TRY IT =
Leaving out the pictures, transcribe all of the records faithfully.

Stored records =

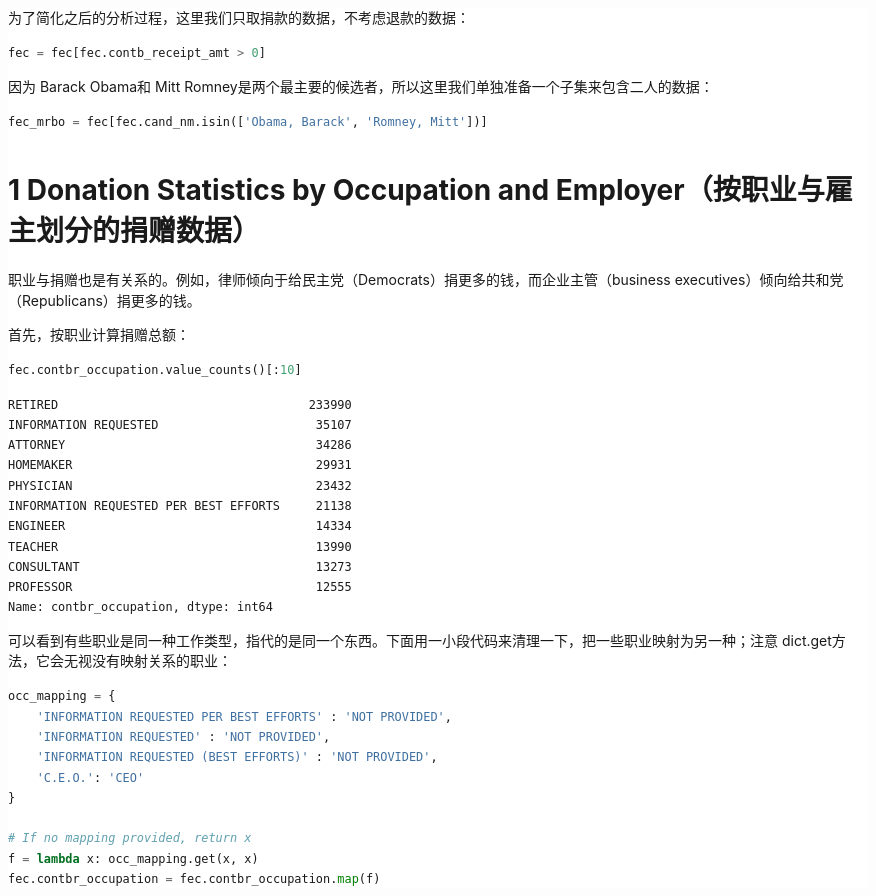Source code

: 

为了简化之后的分析过程，这里我们只取捐款的数据，不考虑退款的数据：


```Python
fec = fec[fec.contb_receipt_amt > 0]
```

因为 Barack Obama和 Mitt Romney是两个最主要的候选者，所以这里我们单独准备一个子集来包含二人的数据：


```Python
fec_mrbo = fec[fec.cand_nm.isin(['Obama, Barack', 'Romney, Mitt'])]
```

# 1 Donation Statistics by Occupation and Employer（按职业与雇主划分的捐赠数据）

职业与捐赠也是有关系的。例如，律师倾向于给民主党（Democrats）捐更多的钱，而企业主管（business executives）倾向给共和党（Republicans）捐更多的钱。

首先，按职业计算捐赠总额：


```Python
fec.contbr_occupation.value_counts()[:10]
```




    RETIRED                                   233990
    INFORMATION REQUESTED                      35107
    ATTORNEY                                   34286
    HOMEMAKER                                  29931
    PHYSICIAN                                  23432
    INFORMATION REQUESTED PER BEST EFFORTS     21138
    ENGINEER                                   14334
    TEACHER                                    13990
    CONSULTANT                                 13273
    PROFESSOR                                  12555
    Name: contbr_occupation, dtype: int64



可以看到有些职业是同一种工作类型，指代的是同一个东西。下面用一小段代码来清理一下，把一些职业映射为另一种；注意 dict.get方法，它会无视没有映射关系的职业：


```Python
occ_mapping = {
    'INFORMATION REQUESTED PER BEST EFFORTS' : 'NOT PROVIDED',
    'INFORMATION REQUESTED' : 'NOT PROVIDED',
    'INFORMATION REQUESTED (BEST EFFORTS)' : 'NOT PROVIDED',
    'C.E.O.': 'CEO'
}

# If no mapping provided, return x
f = lambda x: occ_mapping.get(x, x)
fec.contbr_occupation = fec.contbr_occupation.map(f)
```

EXERCISE SOLUTION =
Source code

: 

为了简化之后的分析过程，这里我们只取捐款的数据，不考虑退款的数据：


```Python
fec = fec[fec.contb_receipt_amt > 0]
```

因为 Barack Obama和 Mitt Romney是两个最主要的候选者，所以这里我们单独准备一个子集来包含二人的数据：


```Python
fec_mrbo = fec[fec.cand_nm.isin(['Obama, Barack', 'Romney, Mitt'])]
```

# 1 Donation Statistics by Occupation and Employer（按职业与雇主划分的捐赠数据）

职业与捐赠也是有关系的。例如，律师倾向于给民主党（Democrats）捐更多的钱，而企业主管（business executives）倾向给共和党（Republicans）捐更多的钱。

首先，按职业计算捐赠总额：


```Python
fec.contbr_occupation.value_counts()[:10]
```




    RETIRED                                   233990
    INFORMATION REQUESTED                      35107
    ATTORNEY                                   34286
    HOMEMAKER                                  29931
    PHYSICIAN                                  23432
    INFORMATION REQUESTED PER BEST EFFORTS     21138
    ENGINEER                                   14334
    TEACHER                                    13990
    CONSULTANT                                 13273
    PROFESSOR                                  12555
    Name: contbr_occupation, dtype: int64



可以看到有些职业是同一种工作类型，指代的是同一个东西。下面用一小段代码来清理一下，把一些职业映射为另一种；注意 dict.get方法，它会无视没有映射关系的职业：


```Python
occ_mapping = {
    'INFORMATION REQUESTED PER BEST EFFORTS' : 'NOT PROVIDED',
    'INFORMATION REQUESTED' : 'NOT PROVIDED',
    'INFORMATION REQUESTED (BEST EFFORTS)' : 'NOT PROVIDED',
    'C.E.O.': 'CEO'
}

# If no mapping provided, return x
f = lambda x: occ_mapping.get(x, x)
fec.contbr_occupation = fec.contbr_occupation.map(f)
```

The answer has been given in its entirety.